Miss Lacy needs new boots. The Renegades she's worn are two years old now and have about 750 miles on them. They're heavily worn and I noticed Miss Lacy seemed to be lacking traction and slipping a bit in places she's never slipped before....not much tread left on them....

I've noticed the fitting seems to be different. She's in a 2W now and it appears the vipers are now ordered by mm and not by size?


So, anyone tried the Vipers? Should I order Vipers or stay with the Classics?


----------



## phantomhorse13 (Feb 18, 2011)

While I have not used either personally, my endurance friends that use Renegades absolutely rave about the improvements in the Vipers.


----------



## Joel Reiter (Feb 9, 2015)

gunslinger said:


> Should I order Vipers or stay with the Classics?


The improvements in the Vipers seem worthwhile. From their web page:despite the more robust tread, about 15% lighter than the Classic, and with more lateral clearance on both the Boot Shell and the Heel Captivator. A deeper Heel Captivator “gullet” allows for improved pastern bone clearance. The material used to make the Viper® is a new, ultra durable polyurethane resulting in a much longer lasting boot. The inside of the boot is texturized and the Heel Captivator Liner is bonded in place, both for more stability en route.​


----------



## Zexious (Aug 2, 2013)

Subbing


----------



## Wimpy (Jul 9, 2013)

I'm no help with your decision, but just wanted to comment that I tried a pair of the classic style and didn't have very good luck at all.

The horse I bought them for hated wearing them. And, when going through a lot of mud and/or water, I would lose them or they would be left dangling off the leg. More than once I back tracked the trail searching for a boot.

I really had high expectations for these boots.

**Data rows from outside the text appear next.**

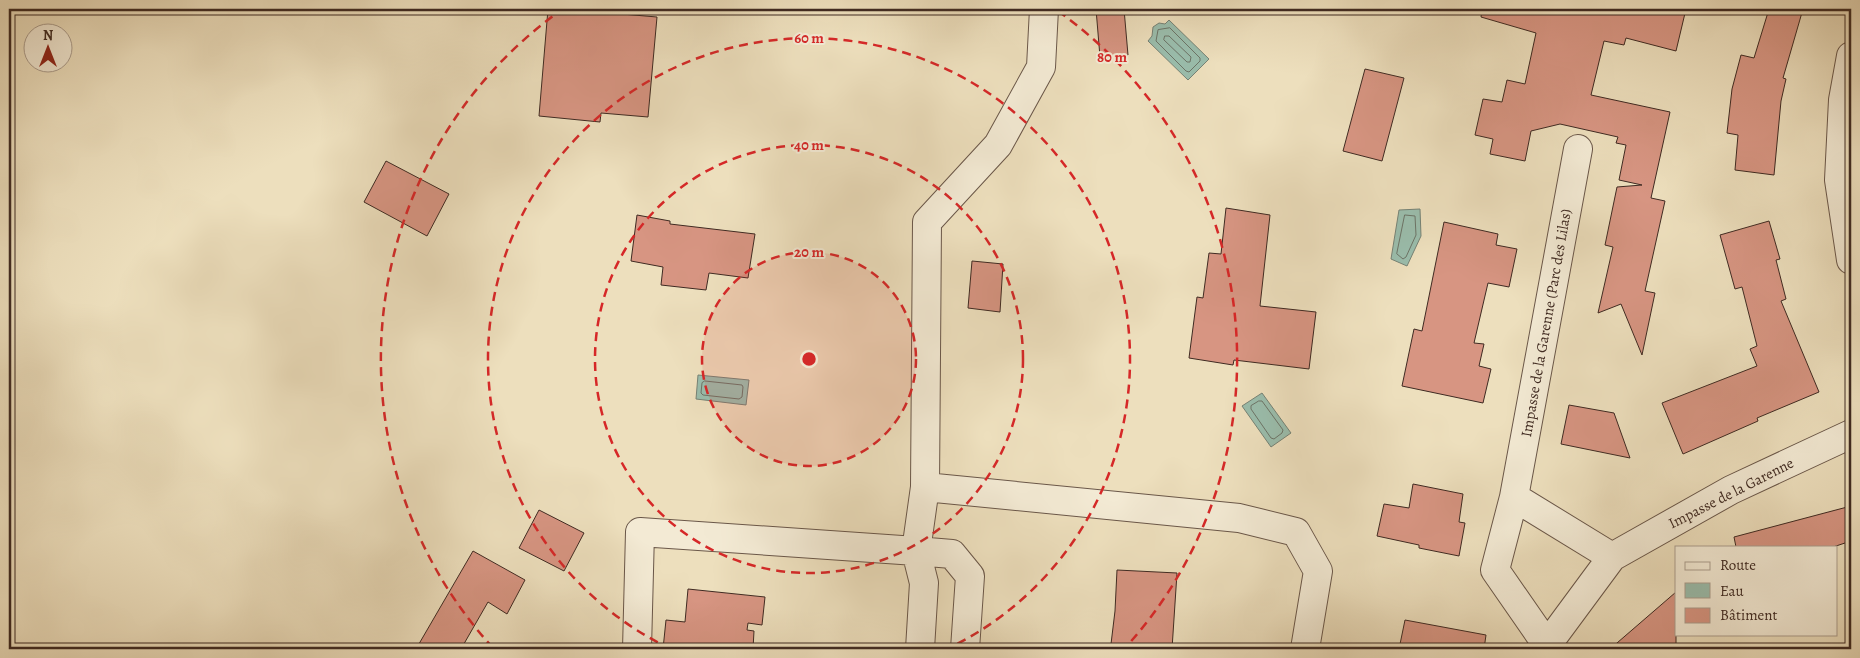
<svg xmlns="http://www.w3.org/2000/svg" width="1860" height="658" font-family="Alegreya,serif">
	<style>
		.water { fill: #9abdac; stroke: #768275 }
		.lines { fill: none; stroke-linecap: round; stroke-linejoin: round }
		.shore { stroke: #6c7467; stroke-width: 1 }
		.building { fill: #d79582; stroke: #3f2a22 }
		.minor-casing { stroke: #6a5749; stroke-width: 30 }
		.minor { stroke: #f3ead4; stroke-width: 28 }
		.ring { fill: none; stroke: #d62828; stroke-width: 2.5; stroke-dasharray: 9 6 }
		.labels { text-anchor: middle; stroke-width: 4; stroke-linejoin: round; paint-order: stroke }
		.street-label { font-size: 15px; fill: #3f2a22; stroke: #f3ead4 }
		.centre { fill: #d62828; stroke: #f3ead4; stroke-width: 2.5 }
		.ring-label { font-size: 15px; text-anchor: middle; font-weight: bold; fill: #d62828; stroke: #f3ead4; stroke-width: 4; stroke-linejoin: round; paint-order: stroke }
	</style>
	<rect width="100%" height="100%" fill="#eddfbd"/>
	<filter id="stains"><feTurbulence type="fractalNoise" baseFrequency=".004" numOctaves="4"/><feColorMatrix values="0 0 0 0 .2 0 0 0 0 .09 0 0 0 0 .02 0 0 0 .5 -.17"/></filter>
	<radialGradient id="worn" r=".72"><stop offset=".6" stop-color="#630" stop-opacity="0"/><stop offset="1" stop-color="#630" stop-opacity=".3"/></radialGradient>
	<path class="water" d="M1169,20L1209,59L1188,80L1148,41L1152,36L1153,27L1159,23L1165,24Z
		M1420,209L1421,236L1407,266L1391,259L1399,210Z
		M698,375L749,380L746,405L696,399Z
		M1262,393L1291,433L1271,447L1242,406Z"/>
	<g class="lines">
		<path class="shore" d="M1170,28L1200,58V61L1189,72L1186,71L1156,41L1158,30Z
			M1165,36H1169L1191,57L1190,62H1187L1164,40Z
			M1405,215L1415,216L1416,235L1406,257L1403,259L1397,254Z
			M705,381L742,385L743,387L742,397L739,399L703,395L701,393L702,383Z
			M1259,401H1262L1283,430L1282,433L1274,439L1271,438L1251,409V406Z"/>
	</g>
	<path class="building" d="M548,9H610V13L657,17L648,117L601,113L600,122L539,116Z
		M1096,9H1124L1128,55L1100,57Z
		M1482,9H1686L1676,51L1626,38L1624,45L1604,41L1591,95L1670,112L1651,198L1665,201L1645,291L1655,293L1642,355L1621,304L1598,313L1613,247L1605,245L1617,187L1642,185L1619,180L1626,145L1616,143L1618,137L1560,124L1531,131L1525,161L1490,154L1493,139L1475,135L1483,99L1502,102L1507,80L1525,84L1536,33L1481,17Z
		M1769,9H1803L1783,78L1786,79L1781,101L1774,175L1735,170L1738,135L1727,133L1732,89L1741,55L1754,58Z
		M1365,69L1404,78L1382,161L1343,151Z
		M386,161L449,194L427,236L364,202Z
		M1226,208L1270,215L1260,306L1316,312L1309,369L1234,360L1233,365L1189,358L1197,297L1203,298L1209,253L1221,254Z
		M637,215L670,221V224L755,234L748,278L709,273L706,290L661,285L663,267L631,261Z
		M1769,221L1780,259L1776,260L1786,299L1781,301L1819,392L1757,418L1758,421L1683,454L1662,403L1757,366L1750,349L1757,346L1742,287L1735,289L1720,235Z
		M1444,222L1498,234L1496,245L1517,249L1509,287L1488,283L1474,343L1484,344L1479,366L1491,369L1483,403L1402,386L1414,329L1422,331Z
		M972,261L1003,264L1000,312L968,308Z
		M1569,405L1614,413L1630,458L1561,444Z
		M1413,484L1463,494L1459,522L1465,523L1459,556L1419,548V545L1377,536L1384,504L1409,508Z
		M1851,506V541L1833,547H1736L1734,537Z
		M539,510L584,533L564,571L519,548Z
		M473,551L525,580L507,614L488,602L461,649H416Z
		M1117,570L1177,573L1172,649H1126V644H1111L1115,611Z
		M688,589L765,597L762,625L748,623L747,630L754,631L753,649H663L666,620L685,622Z
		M1676,592V649H1610Z
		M1405,620L1486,635L1484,649H1399Z"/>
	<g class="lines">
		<defs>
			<path id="minor" d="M1851,56L1843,100L1839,180L1851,260
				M925,487L1239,518L1296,532L1318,571L1305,649
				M1514,497L1612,557
				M1547,645L1495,570L1514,497L1578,149
				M637,649L640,532L916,551L925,487L927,222L998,145L1041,67L1044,9
				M920,649L924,583L916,551L952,554L970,576L965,649
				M1544,649L1612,557L1731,490L1851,434"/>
		</defs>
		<use href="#minor" class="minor-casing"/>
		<use href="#minor" class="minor"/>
	</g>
	<circle cx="809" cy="359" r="107" fill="#d62828" fill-opacity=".12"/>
	<g class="ring">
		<circle cx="809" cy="359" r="107"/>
		<circle cx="809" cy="359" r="214"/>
		<path d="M671 649A321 321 0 1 1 947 649"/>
		<path d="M493 648A428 428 0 0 1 560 11M1058 11A428 428 0 0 1 1125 648"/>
	</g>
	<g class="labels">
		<g class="street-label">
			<text transform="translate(1546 323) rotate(-80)" y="5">Impasse de la Garenne (Parc des Lilas)</text>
			<text transform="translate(1731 493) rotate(-27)" y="5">Impasse de la Garenne</text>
		</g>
	</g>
	<circle cx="809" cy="359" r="8" class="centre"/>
	<g class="ring-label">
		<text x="809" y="43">60 m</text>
		<text x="1112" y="62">80 m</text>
		<text x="809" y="150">40 m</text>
		<text x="809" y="257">20 m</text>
	</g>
	<rect width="1860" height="658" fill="none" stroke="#eddfbd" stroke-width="30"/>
	<rect x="10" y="10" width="1840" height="638" fill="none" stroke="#3f2a22" stroke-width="2.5"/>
	<rect x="15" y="15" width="1830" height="628" fill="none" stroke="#3f2a22"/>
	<rect x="1675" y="546" width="162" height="90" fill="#f3ead4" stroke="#ab9d8d"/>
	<rect x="1685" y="562" width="25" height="8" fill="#f3ead4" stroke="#ab9d8d"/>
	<text x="1720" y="570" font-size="15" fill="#3f2a22">Route</text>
	<rect x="1685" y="583" width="25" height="15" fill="#9abdac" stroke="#ab9d8d"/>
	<text x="1720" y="596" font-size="15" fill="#3f2a22">Eau</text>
	<rect x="1685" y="608" width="25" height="15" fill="#d79582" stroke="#ab9d8d"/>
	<text x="1720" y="620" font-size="15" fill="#3f2a22">Bâtiment</text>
	<g transform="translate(48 48)"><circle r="24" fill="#f3ead4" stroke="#ab9d8d"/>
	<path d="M0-4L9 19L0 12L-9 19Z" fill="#8f2418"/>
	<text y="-8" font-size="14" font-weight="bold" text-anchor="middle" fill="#3f2a22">N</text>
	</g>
	<rect width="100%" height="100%" filter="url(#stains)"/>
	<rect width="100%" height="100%" fill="url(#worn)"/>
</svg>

They were professionally fitted too and I really hoped that they would work for me. I see so many that absolutely love them. That wasn't the case for me.


----------



## gunslinger (Sep 17, 2011)

Wimpy, I've wore out two pairs of the classics. I don't know why you've had the issues you've had but mine work well. 

I was wondering if the vipers offered any advantage over the classics.
_Posted via Mobile Device_


----------



## waresbear (Jun 18, 2011)

So they stay on well, are they good for arena work do you thinK? Daughter's horse needs some, she was thinking about Easyboot gloves, have you tried those?


----------



## gunslinger (Sep 17, 2011)

waresbear said:


> So they stay on well, are they good for arena work do you thinK? Daughter's horse needs some, she was thinking about Easyboot gloves, have you tried those?

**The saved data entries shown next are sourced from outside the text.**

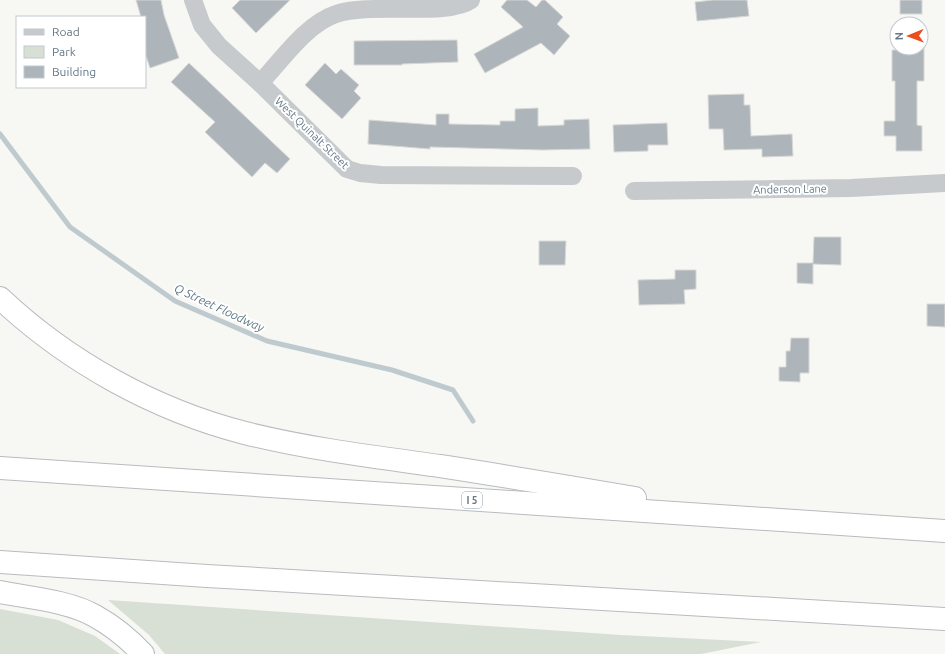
<svg xmlns="http://www.w3.org/2000/svg" width="945" height="654" viewBox="0 0 945 654" font-family="Ubuntu,sans-serif">
	<style>
		.green { fill: #d8dfd4 }
		.lines { fill: none; stroke-linecap: round; stroke-linejoin: round }
		.stream { stroke: #bfcacf; stroke-width: 5 }
		.building { fill: #adb5bb; stroke: #d8d8d6 }
		.highway-casing { stroke: #b8bcbf; stroke-width: 24 }
		.minor { stroke: #c6cacd; stroke-width: 18 }
		.highway { stroke: #fff; stroke-width: 22 }
		.labels { text-anchor: middle; stroke-width: 4; stroke-linejoin: round; paint-order: stroke }
		.shield { fill: #fff; stroke: #92a0aa; stroke-width: 1 }
		.shield-label { font-size: 10px; font-weight: bold; fill: #647786 }
		.street-label { font-size: 11px; fill: #647786; stroke: #fff }
		.water-label { font-size: 12px; font-style: italic; fill: #5f7983; stroke: #fff }
	</style>
	<rect width="100%" height="100%" fill="#f7f7f3"/>
	<g class="green">
		<path d="M 108,600 L 621,635 L 761,642 L 701,654 L 165,654 L 149,635 Z"/>
		<path d="M 0,609 L 58,620 L 95,636 L 120,654 L 0,654 Z"/>
	</g>
	<g class="lines">
		<path class="stream" d="M 0,134 L 70,227 L 175,301 L 267,341 L 392,370 L 453,390 L 473,421"/>
	</g>
	<g class="building">
		<path d="M 136,0 L 161,0 L 164,15 L 179,58 L 150,68 L 145,53 L 145,17 L 141,17 Z"/>
		<path d="M 240,0 L 290,0 L 256,33 L 232,8 Z"/>
		<path d="M 507,0 L 527,0 L 536,7 L 542,0 L 545,0 L 563,17 L 557,24 L 570,36 L 554,55 L 541,43 L 485,73 L 474,54 L 523,27 L 501,7 Z"/>
		<path d="M 713,0 L 747,0 L 749,16 L 697,21 L 695,2 Z"/>
		<rect x="900" y="0" width="22" height="14"/>
		<path d="M 457,40 L 458,62 L 402,64 L 402,65 L 354,65 L 354,41 Z"/>
		<path d="M 901,48 L 924,48 L 924,81 L 917,81 L 917,125 L 922,126 L 922,151 L 896,151 L 896,136 L 884,136 L 884,121 L 895,121 L 895,81 L 892,81 L 892,50 L 901,50 Z"/>
		<path d="M 189,63 L 290,159 L 277,173 L 265,163 L 252,177 L 205,132 L 215,122 L 171,82 Z"/>
		<path d="M 325,63 L 336,74 L 341,69 L 359,85 L 354,91 L 361,98 L 342,119 L 305,85 Z"/>
		<path d="M 744,94 L 744,105 L 750,105 L 751,136 L 792,134 L 793,156 L 762,157 L 762,149 L 724,150 L 723,129 L 709,129 L 708,95 Z"/>
		<path d="M 538,108 L 538,126 L 564,125 L 564,120 L 589,119 L 590,149 L 542,150 L 430,147 L 430,149 L 368,144 L 369,120 L 436,125 L 436,114 L 449,114 L 449,124 L 500,125 L 500,121 L 515,121 L 515,109 Z"/>
		<path d="M 667,123 L 668,145 L 648,145 L 648,151 L 614,152 L 613,125 Z"/>
		<path d="M 814,237 L 841,237 L 841,265 L 813,264 L 813,284 L 797,283 L 797,263 L 813,263 Z"/>
		<path d="M 539,241 L 566,241 L 565,265 L 539,265 Z"/>
		<path d="M 675,270 L 696,270 L 696,289 L 684,290 L 685,304 L 639,305 L 638,280 L 675,279 Z"/>
		<path d="M 927,304 L 945,304 L 945,327 L 927,326 Z"/>
		<path d="M 791,338 L 809,338 L 809,373 L 800,373 L 800,382 L 779,381 L 779,367 L 786,367 L 786,351 L 790,351 Z"/>
	</g>
	<g class="lines">
		<g class="highway-casing">
			<g id="highway">
				<path d="M 0,298 C 68,362 155,410 245,433 C 309,449 375,457 440,466 C 505,476 570,487 635,498"/>
				<path d="M 0,468 L 945,531"/>
				<path d="M 0,562 L 207,576 L 945,619"/>
				<path d="M 0,592 C 30,598 69,601 95,616 C 113,626 129,639 143,654"/>
			</g>
		</g>
		<g class="minor">
			<path d="M 193,0 L 202,25 L 219,46 L 260,83 L 347,169 L 360,173 L 381,175 L 573,176"/>
			<path d="M 260,83 C 282,60 306,24 336,14 C 371,2 448,17 471,0"/>
			<path d="M 634,191 L 851,188 L 945,183"/>
		</g>
		<use href="#highway" class="highway"/>
	</g>
	<g class="labels">
		<rect class="shield" x="462" y="492" width="20" height="16" rx="3"/>
		<g class="shield-label">
			<text x="472" y="504">I 5</text>
		</g>
		<g class="street-label">
			<text transform="translate(312 133) rotate(44)" y="4">West Quinalt Street</text>
			<text transform="translate(790 189) rotate(-1)" y="4">Anderson Lane</text>
		</g>
		<g class="water-label">
			<text transform="translate(219 308) rotate(25)" y="4">Q Street Floodway</text>
		</g>
	</g>
	<rect x="16" y="16" width="130" height="72" fill="#ffffff" stroke="#c1c9cf"/>
	<rect x="24" y="29" width="20" height="6" fill="#c6cacd" stroke="#c1c9cf"/>
	<text x="52" y="36" font-size="12" fill="#647786">Road</text>
	<rect x="24" y="46" width="20" height="12" fill="#d8dfd4" stroke="#c1c9cf"/>
	<text x="52" y="56" font-size="12" fill="#647786">Park</text>
	<rect x="24" y="66" width="20" height="12" fill="#adb5bb" stroke="#c1c9cf"/>
	<text x="52" y="76" font-size="12" fill="#647786">Building</text>
	<g transform="translate(909 36) rotate(269)"><circle r="19" fill="#ffffff" stroke="#c1c9cf"/>
	<path d="M0-3L7 15L0 10L-7 15Z" fill="#ed4e1d"/>
	<text y="-6" font-size="11" font-weight="bold" text-anchor="middle" fill="#647786">N</text>
	</g>
</svg>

I haven't tried the gloves but the first boots I had were Epics. They were pretty good but I had them come off at a gallop and tore off a gaiter.

I've switched to the Renegades as they're much easier to get on and they seem to stay on better than the Epics. They're also easier to clean. The Easy boots are like the model T ford....you can have any color you want as long as it's black.....the Renegades offer several colors and you can mix and match the boot and captivator....this is good as I use them on all my horses and they all have different sizes and different colors to match....so Sonny boy's fronts are solid gold...and his backs are gold toe and black captivators....that makes things easier when you're looking at a pile of boots.....

The only time Miss Lacy lost a Renegade was in Heavy mud, which I've ridden through many times before.....

The Easy Boots are good boots, not putting them down by any means....just I personally prefer the Renegades...the down side is the Renegades are somewhat more expensive. The up side to the Easy boot Epic is the cables adjust by fitting in a groove on the buckle....so as the hoofs grow you can slip down a notch.....and that's easier than adjusting the renegades....also, the cables seem to be easier to replace on the Epics.....should you ever need to....I can just buy cable at the hardware store for the Easy boots......the renegades have a pressed on buckle so I have to buy spare cables from them.......that said, I don't usually have to replace the cables...but on occasion, they'll fray a bit due to a rocky terrain.


----------